We conclude that, at least at the level of transcription, there is no evidence of a distinct expression program that persists from the blastula to give rise to the neural crest. We fail to see such cells both using unsupervised approaches (clustering) and by examining the set of eight shared genes previously proposed to maintain pluripotency. It is not possible to completely rule out the retention of a blastula-like pluripotency program in neural crest precursors from our data: if functional pluripotency was maintained by chromatin state or posttranslational modification it may be undetectable by scRNA-seq. Nevertheless, these new studies argue against a persistent transcriptional program preserved from an earlier stage uniquely in the neural crest. Rather, we argue in favor of a more conventional view of neural crest development proceeding from a well-defined ectodermal lineage.
Discussion
Embryonic development involves a carefully timed set of changes in cell behavior that drives the egg to a complex spatial and compositional pattern of cell types. A biochemical dissection of the underlying processes in development is complicated by limited material in the embryo and the heterogeneity of its composition, both of which must be considered together. Methods such as in situ hybridization have bridged these difficulties and can now be performed quantitatively and simultaneously over many genes (31, 32).

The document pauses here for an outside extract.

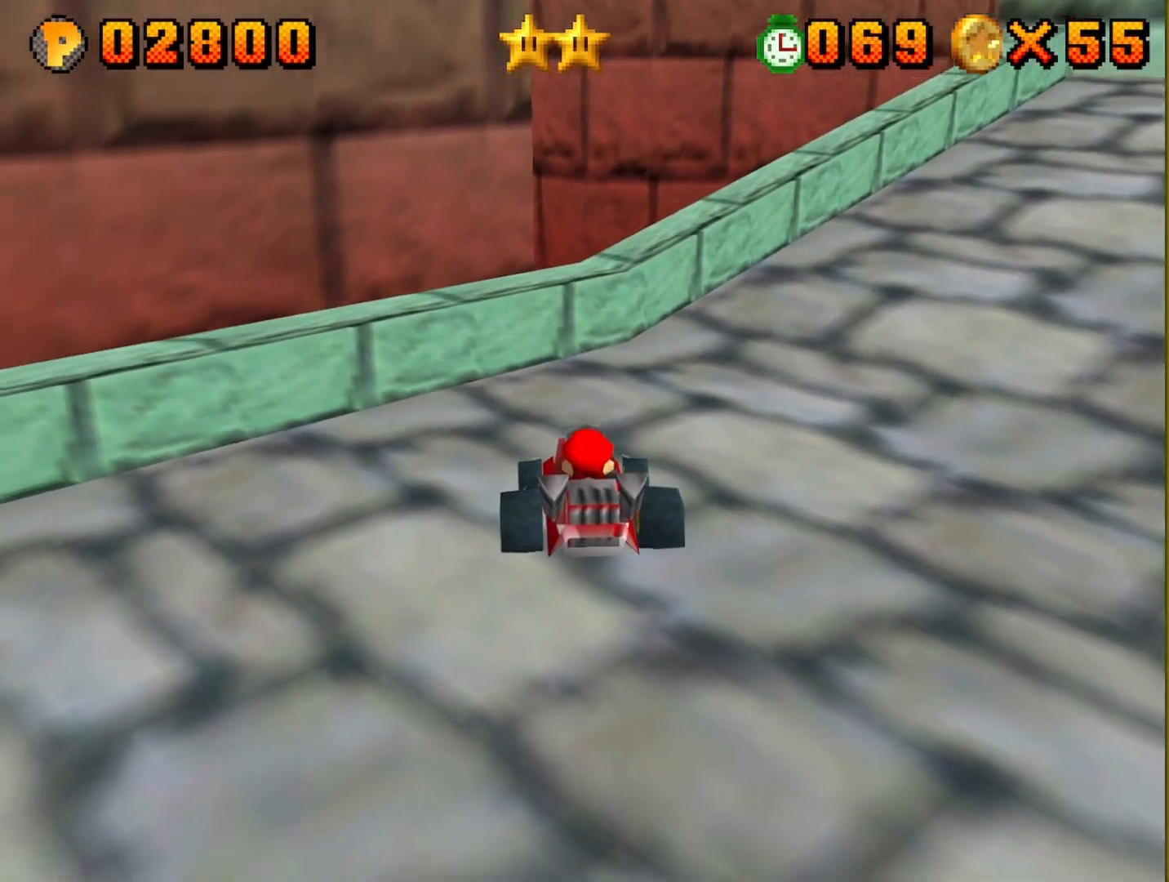
{"buttons": ["B"], "left_stick": "right", "events": [[67, "left_stick", "down"], [183, "left_stick", "right"]]}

However, registering such spatial information at single-cell resolution can be challenging, particularly in three-dimensional tissues. In an alternative approach, we and others have developed single-cell transcriptomic methods, which sacrifice spatial information and in return provide a universal modality of measurement that is easily adapted to diverse situations (1, 33). In a short time, these methods have been widely deployed and excelled in revealing cell population structures and dynamics (17, 34, 35). The resulting cell atlases can be computationally related to spatial structure using extensive in situ expression databases such as Xenbase (36, 37). For embryos, applying scRNA-Seq involves important considerations. The method should not preferentially select a single cell type. It should be highly efficient in yield of cells. The dissociation procedure adopted should be quick and complete. Background RNA released by lysed cells in the sample should be minimized. These problems are acute for Xenopus embryos, as it has large yolk-filled blastomeres that are sensitive to shear forces and handling. Yet these problems have been overcome with a method of efficient capture and very little cell lysis.
We also developed analytical methods for interpreting the time course measurements of single-cell gene expression in the embryo. Large temporal differences obscured temporal mappings between cell states using established tools. This challenge was solved in our analysis by using shared latent spaces to measure similarities between states across adjacent timepoints. Upon linking cell states over time based on their gene expression, we found a strong match to known lineages. There were some differences that could be explained by the heterochonic formation of the same cell type, such as in the differentiation of the somite tissue, and in some cases the transcriptional cell states did not cluster along spatial boundaries. Yet in other aspects the data showed high sensitivity and could detect the first appearance of numerous cell states far earlier than previously appreciated. As shown for the neural crest, the sensitivity and single-cell resolution of our gene expression resource can be used to test specific hypotheses about fundamental developmental processes.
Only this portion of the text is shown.